Nevertheless, Dillinger is aware that by maintaining the public image of a dashing outlaw he will become a legend, and Depp plays up to that subtly, walking with a confident swagger and adding an Elvis-like twinkle to his speech. In one of the film's highlights, we see how thrilled he is, after being captured by Purvis' men midway through the film, to be transported from a flare-lit airport along a gauntlet of adoring bystanders, lauded by the public as a man of the people fighting against the monolithic banks. That confident mask only ever slips when members of his gang screw up (Mann's protagonists are perfectionists, as ever), or when he loses Billie and cannot get her back without jeopardising himself. Tragically, he never finds out that she protects him from capture at the risk of her own life.


These little glimpses of the scared boy inside the man leak out more as the film progresses, just as we see Bale's frustration and confusion manifest in expressions of despair and panic. Even as his quarry lies dead on the floor, Bale's face shows no relief, merely pain, lit by another flare as Dillinger's notoriety generates one last media frenzy, the same kind of berserker rage from a public who never cared if Dillinger was alive or dead, just that the outlaw tale was being told right in front of them.

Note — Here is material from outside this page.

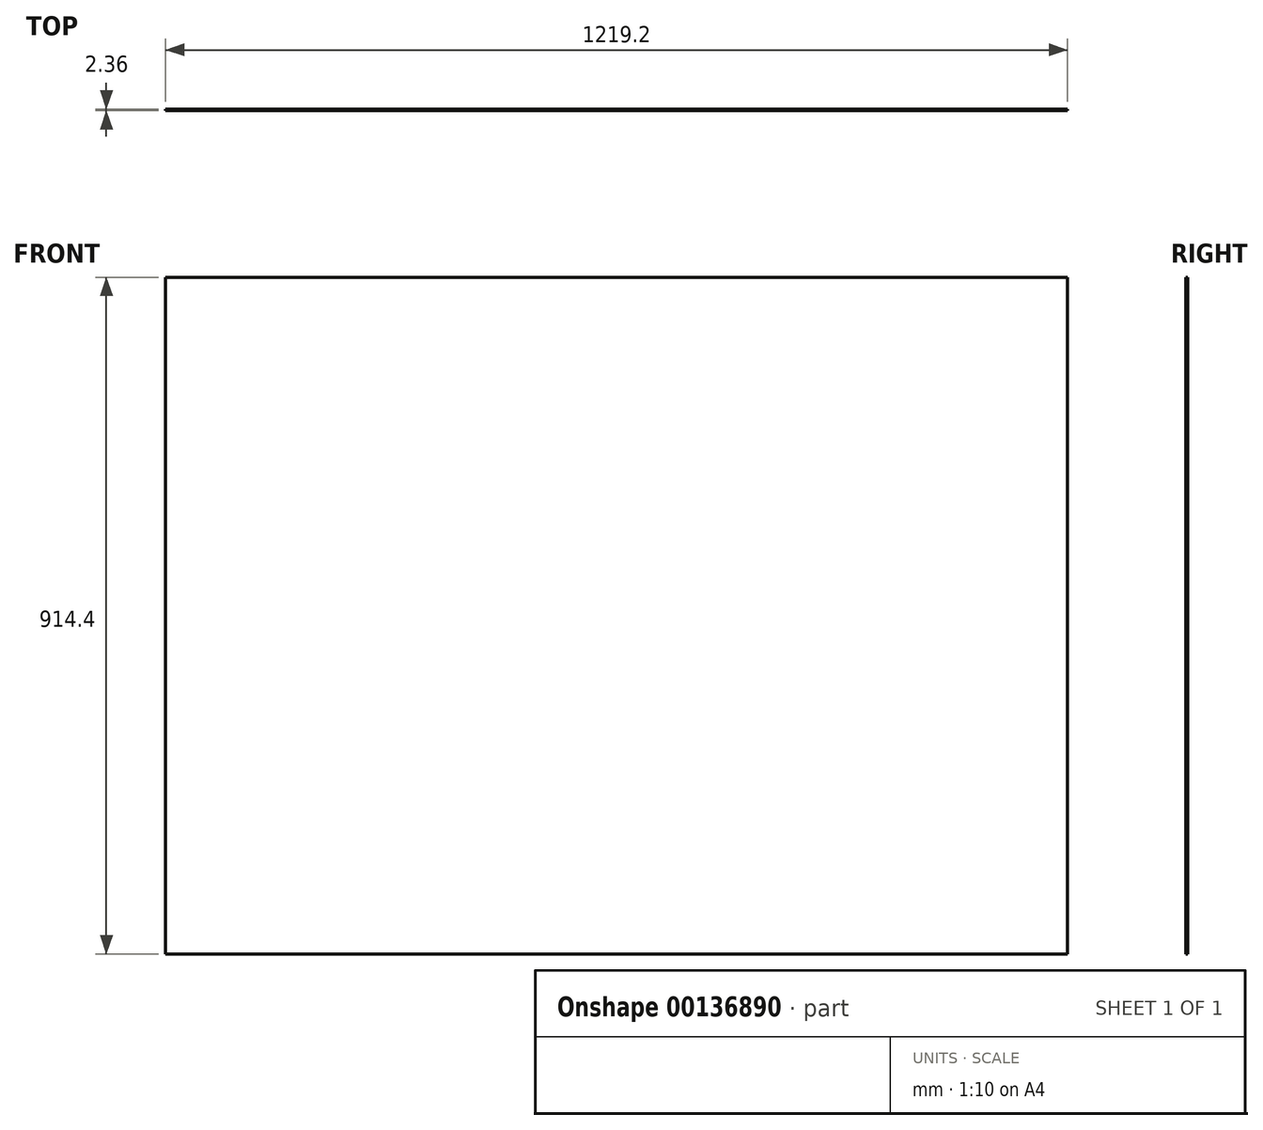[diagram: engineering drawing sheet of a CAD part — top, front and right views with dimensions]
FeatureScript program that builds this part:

As I mentioned earlier, it took me a while to settle. Parsing Mann's choices distracted me so much I foolishly lost track of the plot and performances. After an hour the movie began to grip, but even so, I didn't expect what happened next. Good movies can make me forget my troubles, but great movies transport you out of your body. Closer to the end of the film, Mann's visuals become ever more abstract, and his lighting more and more stark. The third act begins with a motel raid that ranks with the bank raid and subsequent street battle in Heat, or the nightclub shootout from Collateral. Its impact is visceral and terrifying, battering the audience with beautifully edited sound: one gunshot was so loud and clear that it rattled my chair and drew a shriek of terror from someone sitting behind me. During this scene we see Purvis crack. Losing his partner sends him momentarily over the edge, and he abandons his search for Dillinger to go after the truly awful Baby Face Nelson. Their showdown is breathtaking.


By that point, my previous qualms were forgotten. As Dillinger and Purvis approach their destiny outside the Biograph theatre, all of the careful set-up that I had mistaken for distraction pays off with astonishing cumulative power. As the final scene unravels, with Goldenthal's beautiful soundtrack rising over Marion Cotillard's moment of heartbroken revelation, I succumbed to awestruck tears. Mann did it to me again, that talented bastard.

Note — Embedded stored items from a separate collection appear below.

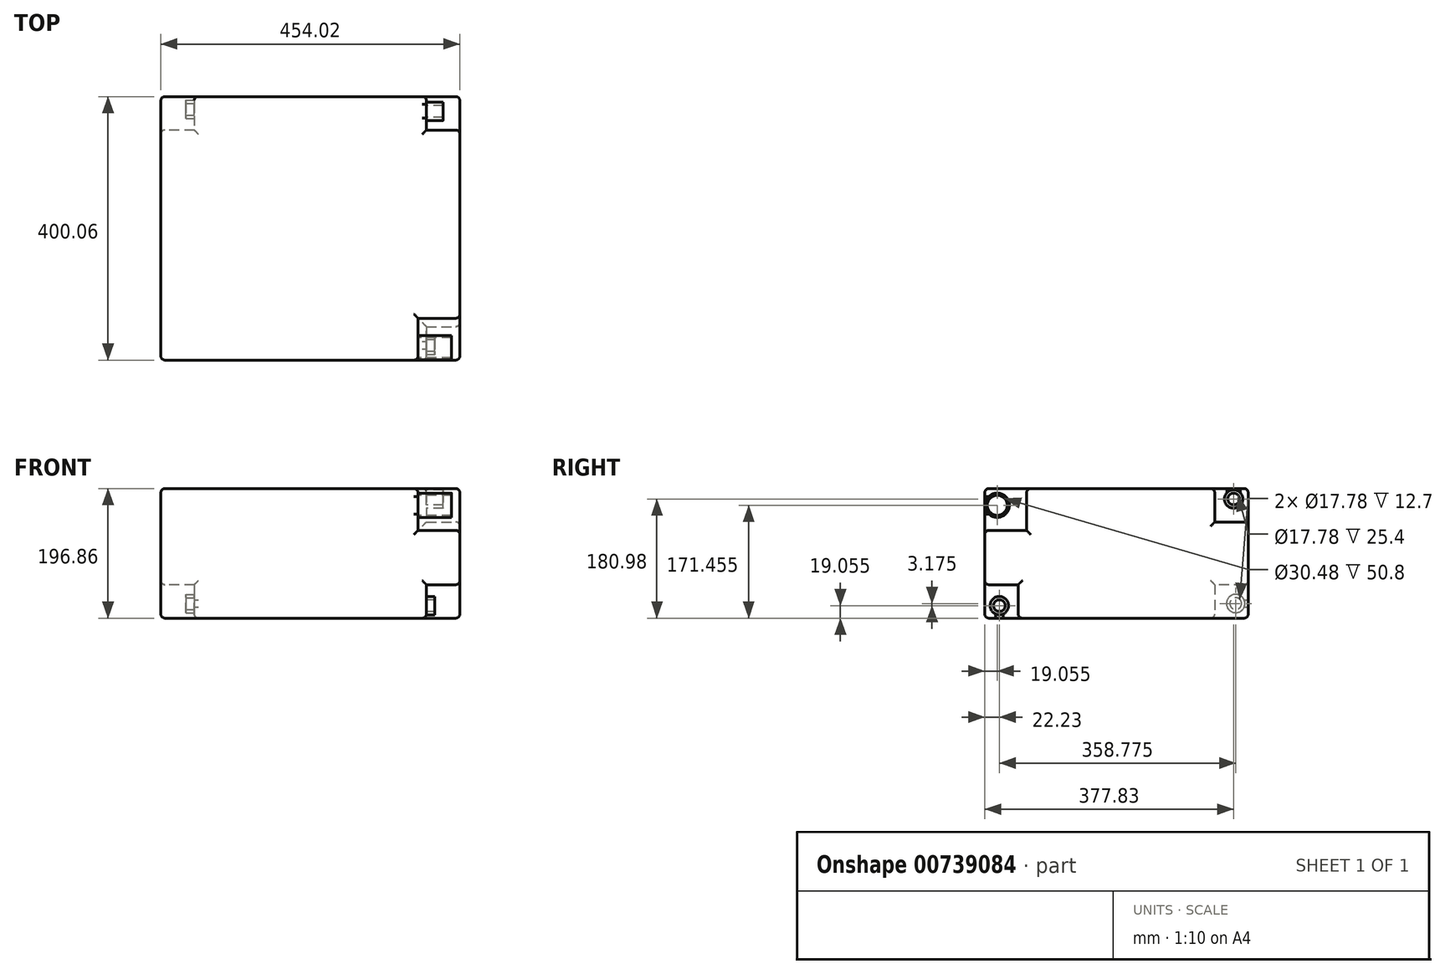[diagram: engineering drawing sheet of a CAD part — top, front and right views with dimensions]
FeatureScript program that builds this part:
annotation { "Feature Type Name" : "Feature", "Feature Type Description" : "" }
export const myFeature = defineFeature(function(context is Context, id is Id, definition is map)
    precondition{}
    {
        {
            var Q0;
            Q0=qCreatedBy(makeId("Top.planeOp"),FACE);
            var sketch = newSketch(context, id + "F0", { "sketchPlane" : qUnion([Q0])});
            skLineSegment(sketch, "E0.bottom", {"start": v(-227.01, 200.03) * mm, "end": v(227.01, 200.03) * mm});
            skLineSegment(sketch, "E0.top", {"start": v(-227.01, -200.02) * mm, "end": v(227.01, -200.02) * mm});
            skLineSegment(sketch, "E0.left", {"start": v(-227.01, 200.03) * mm, "end": v(-227.01, -200.02) * mm});
            skLineSegment(sketch, "E0.right", {"start": v(227.01, 200.03) * mm, "end": v(227.01, -200.02) * mm});
            skPoint(sketch, "E0.middle", {"position": v(0, 0) * mm});
            skSolve(sketch);
        }
        {
            var Q0;
            Q0 = qSketchRegion(id + "F0", true);
            extrude(context, id + "F1", {"entities" : qUnion([Q0]), "endBound" : BoundingType.SYMMETRIC, "depth" : 196.85 * mm, "offsetDistance" : 25.4 * mm});
        }
        {
            var Q0;
            Q0=makeQuery(id+"F1.opExtrude","SWEPT_FACE",FACE,{"disambiguationData":[OSD([sQuery(id+"F0.wireOp",EDGE,"E0.right")])]});
            var sketch = newSketch(context, id + "F2", { "sketchPlane" : qUnion([Q0])});
            skLineSegment(sketch, "E1", {"start": v(-200.02, -47.63) * mm, "end": v(-149.22, -47.63) * mm});
            skLineSegment(sketch, "E2", {"start": v(-149.22, -47.63) * mm, "end": v(-149.22, -98.43) * mm});
            skLineSegment(sketch, "E3", {"start": v(-200.02, 34.93) * mm, "end": v(-136.52, 34.93) * mm});
            skLineSegment(sketch, "E4", {"start": v(-136.52, 34.93) * mm, "end": v(-136.52, 98.43) * mm});
            skLineSegment(sketch, "E5", {"start": v(149.23, 98.43) * mm, "end": v(149.23, 47.63) * mm});
            skLineSegment(sketch, "E6", {"start": v(149.23, 47.63) * mm, "end": v(200.03, 47.63) * mm});
            skSolve(sketch);
        }
        {
            var Q0;
            {var subQ0=sQuery(id+"F2.wireOp",EDGE,"E1");Q0=makeQuery(id+"F2.imprint","IMPRINT",FACE,{"disambiguationData":[TD([[makeQuery(id+"F2.imprint","IMPRINT",EDGE,{"derivedFrom":subQ0}),-1.0]])]});}
            var Q1;
            {var subQ0=sQuery(id+"F2.wireOp",EDGE,"E5");Q1=makeQuery(id+"F2.imprint","IMPRINT",FACE,{"disambiguationData":[TD([[makeQuery(id+"F2.imprint","IMPRINT",EDGE,{"derivedFrom":subQ0}),1.0]])]});}
            extrude(context, id + "F3", {"entities" : qUnion([Q0, Q1]), "operationType" : NewBodyOperationType.REMOVE, "oppositeDirection" : true, "depth" : 50.8 * mm, "offsetDistance" : 25.4 * mm});
        }
        {
            var Q0;
            {var subQ0=sQuery(id+"F2.wireOp",EDGE,"E3");Q0=makeQuery(id+"F2.imprint","IMPRINT",FACE,{"disambiguationData":[TD([[makeQuery(id+"F2.imprint","IMPRINT",EDGE,{"derivedFrom":subQ0}),1.0]])]});}
            extrude(context, id + "F4", {"entities" : qUnion([Q0]), "operationType" : NewBodyOperationType.REMOVE, "oppositeDirection" : true, "depth" : 63.5 * mm, "offsetDistance" : 25.4 * mm});
        }
        {
            var Q0;
            Q0=makeQuery(id+"F1.opExtrude","SWEPT_FACE",FACE,{"disambiguationData":[OSD([sQuery(id+"F0.wireOp",EDGE,"E0.left")])]});
            var sketch = newSketch(context, id + "F5", { "sketchPlane" : qUnion([Q0])});
            skLineSegment(sketch, "E7", {"start": v(-200.03, -47.63) * mm, "end": v(-149.22, -47.63) * mm});
            skLineSegment(sketch, "E8", {"start": v(-149.22, -47.63) * mm, "end": v(-149.22, -98.43) * mm});
            skSolve(sketch);
        }
        {
            var Q0;
            {var subQ0=sQuery(id+"F5.wireOp",EDGE,"E7");Q0=makeQuery(id+"F5.imprint","IMPRINT",FACE,{"disambiguationData":[TD([[makeQuery(id+"F5.imprint","IMPRINT",EDGE,{"derivedFrom":subQ0}),-1.0]])]});}
            extrude(context, id + "F6", {"entities" : qUnion([Q0]), "operationType" : NewBodyOperationType.REMOVE, "oppositeDirection" : true, "depth" : 50.8 * mm, "offsetDistance" : 25.4 * mm});
        }
        {
            var Q0;
            Q0=makeQuery(id+"F3.boolean.opBoolean","COPY",FACE,{"derivedFrom":makeQuery(id+"F3.opExtrude","CAP_FACE",FACE,{"disambiguationData":[OSD([sQuery(id+"F0.wireOp",EDGE,"E0.bottom"),sQuery(id+"F0.wireOp",EDGE,"E0.right"),sQuery(id+"F2.wireOp",EDGE,"E5"),sQuery(id+"F2.wireOp",EDGE,"E6")])],"isStart":false})});
            var sketch = newSketch(context, id + "F7", { "sketchPlane" : qUnion([Q0])});
            skCircle(sketch, "E9", {"center": v(177.8, 82.55) * mm, "radius": 13.97 * mm});
            skCircle(sketch, "E10", {"center": v(177.8, 82.55) * mm, "radius": 8.9 * mm});
            skCircle(sketch, "E11", {"center": v(-177.8, -79.38) * mm, "radius": 8.9 * mm});
            skCircle(sketch, "E12", {"center": v(-177.8, -79.38) * mm, "radius": 13.97 * mm});
            skSolve(sketch);
        }
        {
            var Q0;
            Q0=makeQuery(id+"F7.imprint","IMPRINT",FACE,{"disambiguationData":[TD([[makeQuery(id+"F7.imprint","IMPRINT",EDGE,{"derivedFrom":sQuery(id+"F7.wireOp",EDGE,"E9")}),1.0]])]});
            extrude(context, id + "F8", {"entities" : qUnion([Q0]), "operationType" : NewBodyOperationType.ADD, "depth" : 25.4 * mm, "offsetDistance" : 25.4 * mm});
        }
        {
            var Q0;
            Q0=makeQuery(id+"F6.boolean.opBoolean","COPY",FACE,{"derivedFrom":makeQuery(id+"F6.opExtrude","CAP_FACE",FACE,{"disambiguationData":[OSD([sQuery(id+"F0.wireOp",EDGE,"E0.bottom"),sQuery(id+"F0.wireOp",EDGE,"E0.left"),sQuery(id+"F5.wireOp",EDGE,"E7"),sQuery(id+"F5.wireOp",EDGE,"E8")])],"isStart":false})});
            var sketch = newSketch(context, id + "F9", { "sketchPlane" : qUnion([Q0])});
            skCircle(sketch, "E13", {"center": v(-180.98, -76.2) * mm, "radius": 13.97 * mm});
            skCircle(sketch, "E14", {"center": v(-180.98, -76.2) * mm, "radius": 8.9 * mm});
            skSolve(sketch);
        }
        {
            var Q0;
            Q0 = qSketchRegion(id + "F9", true);
            extrude(context, id + "F10", {"entities" : qUnion([Q0]), "operationType" : NewBodyOperationType.ADD, "depth" : 12.7 * mm, "offsetDistance" : 25.4 * mm});
        }
        {
            var Q0;
            Q0 = qSketchRegion(id + "F7", true);
            extrude(context, id + "F11", {"entities" : qUnion([Q0]), "operationType" : NewBodyOperationType.ADD, "depth" : 12.7 * mm, "offsetDistance" : 25.4 * mm});
        }
        {
            var Q0;
            Q0=makeQuery(id+"F4.boolean.opBoolean","COPY",FACE,{"derivedFrom":makeQuery(id+"F4.opExtrude","CAP_FACE",FACE,{"disambiguationData":[OSD([sQuery(id+"F0.wireOp",EDGE,"E0.top"),sQuery(id+"F0.wireOp",EDGE,"E0.right"),sQuery(id+"F2.wireOp",EDGE,"E3"),sQuery(id+"F2.wireOp",EDGE,"E4")])],"isStart":false})});
            var sketch = newSketch(context, id + "F12", { "sketchPlane" : qUnion([Q0])});
            skCircle(sketch, "E15", {"center": v(-180.97, 73.03) * mm, "radius": 18.41 * mm});
            skCircle(sketch, "E16", {"center": v(-180.97, 73.03) * mm, "radius": 15.24 * mm});
            skSolve(sketch);
        }
        {
            var Q0;
            Q0 = qSketchRegion(id + "F12", true);
            extrude(context, id + "F13", {"entities" : qUnion([Q0]), "operationType" : NewBodyOperationType.ADD, "depth" : 50.8 * mm, "offsetDistance" : 25.4 * mm});
        }
        {
            var Q0;
            Q0=makeQuery(id+"F1.opExtrude","SWEPT_FACE",FACE,{"disambiguationData":[OSD([sQuery(id+"F0.wireOp",EDGE,"E0.right")])]});
            var Q1;
            Q1=makeQuery(id+"F1.opExtrude","SWEPT_FACE",FACE,{"disambiguationData":[OSD([sQuery(id+"F0.wireOp",EDGE,"E0.bottom")])]});
            var Q2;
            Q2=makeQuery(id+"F1.opExtrude","CAP_FACE",FACE,{"disambiguationData":[OSD([sQuery(id+"F0.wireOp",EDGE,"E0.bottom"),sQuery(id+"F0.wireOp",EDGE,"E0.top"),sQuery(id+"F0.wireOp",EDGE,"E0.left"),sQuery(id+"F0.wireOp",EDGE,"E0.right")])],"isStart":true});
            var Q3;
            Q3=makeQuery(id+"F1.opExtrude","CAP_FACE",FACE,{"disambiguationData":[OSD([sQuery(id+"F0.wireOp",EDGE,"E0.bottom"),sQuery(id+"F0.wireOp",EDGE,"E0.top"),sQuery(id+"F0.wireOp",EDGE,"E0.left"),sQuery(id+"F0.wireOp",EDGE,"E0.right")])],"isStart":false});
            var Q4;
            Q4=makeQuery(id+"F1.opExtrude","SWEPT_FACE",FACE,{"disambiguationData":[OSD([sQuery(id+"F0.wireOp",EDGE,"E0.left")])]});
            var Q5;
            Q5=makeQuery(id+"F1.opExtrude","SWEPT_FACE",FACE,{"disambiguationData":[OSD([sQuery(id+"F0.wireOp",EDGE,"E0.top")])]});
            fillet(context, id + "F14", {"entities" : qUnion([Q0, Q1, Q2, Q3, Q4, Q5]), "radius" : 6.35 * mm, "tangentPropagation" : true, "allowEdgeOverflow" : false});
        }
    });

Yesterday I thought I was all alone in this. Critical opinion seemed to range from dismissive to strongly negative, with some blogs picking it apart for not being The Roaring Twenties. The AV Club had one of the first reviews I read, and it made my heart sink.

In a parallel with my experience during the film, opinion might be swinging back in its favour. This brilliantly perceptive second look is far more in step with my own experience (and contains way more insight than this blogpost, so do yourself a favour and check it out), and these reviews by Nigel Andrews and Manohla Dargis make me wonder whether it will be reappraised by the end of the year.

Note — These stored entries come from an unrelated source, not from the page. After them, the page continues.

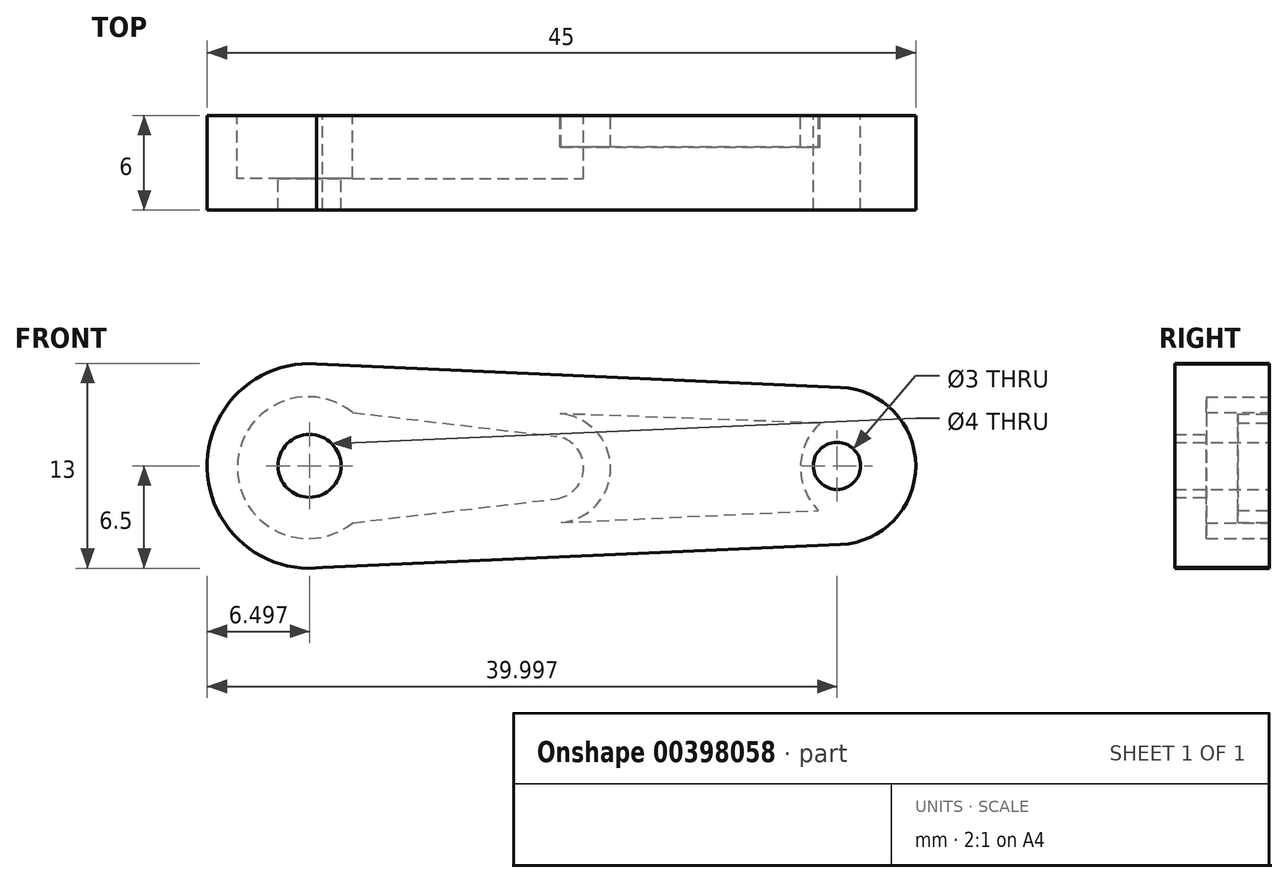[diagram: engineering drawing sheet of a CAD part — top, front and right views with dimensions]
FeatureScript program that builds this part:
annotation { "Feature Type Name" : "Feature", "Feature Type Description" : "" }
export const myFeature = defineFeature(function(context is Context, id is Id, definition is map)
    precondition{}
    {
        {
            var Q0;
            Q0=qCreatedBy(makeId("Front.planeOp"),FACE);
            var sketch = newSketch(context, id + "F0", { "sketchPlane" : qUnion([Q0])});
            skCircle(sketch, "E0", {"center": v(0.09, 0.1) * mm, "radius": 6.5 * mm});
            skCircle(sketch, "E1", {"center": v(33.59, 0.1) * mm, "radius": 5 * mm});
            skLineSegment(sketch, "E2", {"start": v(0.23, 6.6) * mm, "end": v(33.81, 5.1) * mm});
            skLineSegment(sketch, "E3", {"start": v(-0.18, -6.38) * mm, "end": v(33.8, -4.89) * mm});
            skLineSegment(sketch, "E4", {"start": v(-6.41, 0.1) * mm, "end": v(38.59, 0.1) * mm});
            skCircle(sketch, "E5", {"center": v(0.09, 0.1) * mm, "radius": 2 * mm});
            skCircle(sketch, "E6", {"center": v(33.59, 0.1) * mm, "radius": 1.5 * mm});
            skSolve(sketch);
        }
        {
            var Q0;
            Q0 = qSketchRegion(id + "F0", true);
            extrude(context, id + "F1", {"entities" : qUnion([Q0]), "depth" : 6 * mm});
        }
        {
            var Q0;
            Q0=qCreatedBy(makeId("Front.planeOp"),FACE);
            var sketch = newSketch(context, id + "F2", { "sketchPlane" : qUnion([Q0])});
            skCircle(sketch, "E7", {"center": v(0, 0) * mm, "radius": 4.5 * mm});
            skLineSegment(sketch, "E8", {"start": v(-4.5, 0) * mm, "end": v(15.5, 0) * mm});
            skCircle(sketch, "E9", {"center": v(15.5, 0) * mm, "radius": 2 * mm});
            skLineSegment(sketch, "E10", {"start": v(0, -4.5) * mm, "end": v(0, 4.5) * mm});
            skLineSegment(sketch, "E11", {"start": v(0, 4.5) * mm, "end": v(0, -4.5) * mm});
            skLineSegment(sketch, "E12", {"start": v(2.82, -3.5) * mm, "end": v(15.73, -1.99) * mm});
            skLineSegment(sketch, "E13", {"start": v(15.73, -1.99) * mm, "end": v(2.82, -3.5) * mm});
            skLineSegment(sketch, "E14", {"start": v(2.82, -3.5) * mm, "end": v(2.82, 3.5) * mm});
            skLineSegment(sketch, "E15", {"start": v(2.82, 3.5) * mm, "end": v(15.73, 1.99) * mm});
            skSolve(sketch);
        }
        {
            var Q0;
            Q0 = qSketchRegion(id + "F2", true);
            extrude(context, id + "F3", {"entities" : qUnion([Q0]), "operationType" : NewBodyOperationType.REMOVE, "depth" : 4 * mm});
        }
        {
            var Q0;
            Q0=makeQuery(id+"F1.opExtrude","CAP_FACE",FACE,{"disambiguationData":[OSD([sQuery(id+"F0.wireOp",EDGE,"E0"),sQuery(id+"F0.wireOp",EDGE,"E1"),sQuery(id+"F0.wireOp",EDGE,"E2"),sQuery(id+"F0.wireOp",EDGE,"E3"),sQuery(id+"F0.wireOp",EDGE,"E5"),sQuery(id+"F0.wireOp",EDGE,"E6")])],"isStart":true});
            var sketch = newSketch(context, id + "F4", { "sketchPlane" : qUnion([Q0])});
            skArc(sketch, "E16", {"start": v(-15.73, 3.43) * mm, "mid": v(-19.2, -0.04) * mm, "end": v(-15.73, -3.51) * mm});
            skArc(sketch, "E17", {"start": v(-32.42, -2.73) * mm, "mid": v(-31.27, 0.07) * mm, "end": v(-32.52, 2.82) * mm});
            skLineSegment(sketch, "E18", {"start": v(-32.52, 2.82) * mm, "end": v(-15.73, 3.43) * mm});
            skLineSegment(sketch, "E19", {"start": v(-15.73, -3.51) * mm, "end": v(-32.42, -2.73) * mm});
            skSolve(sketch);
        }
        {
            var Q0;
            {var subQ5=sQuery(id+"F4.wireOp",EDGE,"E17");Q0=makeQuery(id+"F4.imprint","IMPRINT",FACE,{"disambiguationData":[TD([[makeQuery(id+"F4.imprint","IMPRINT",EDGE,{"derivedFrom":subQ5}),-1.0]])]});}
            extrude(context, id + "F5", {"entities" : qUnion([Q0]), "operationType" : NewBodyOperationType.REMOVE, "oppositeDirection" : true, "depth" : 2 * mm});
        }
    });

I hope so. In a year that has provided so little of interest, and some thoroughly contentious toy-movies, this is one of a very small group of films that has generated passion in me. More than that, Public Enemies actually overwhelmed me in a way nothing else has since I saw Rachel Getting Married earlier this year. If things go right, by the end of 2009 critics will have had a chance to mull over this intellectually stimulating and emotionally engaging work of art, and will shower garlands and rose petals over Depp, Cotillard, and Bale, co-stars Jason Clarke and Branka Katic, writers Ronan Bennett and Anne Biderman, and especially Mann, who just made his best film since Heat. My head is still ringing like a bell 28 hours later. Goddamn, I love cinema.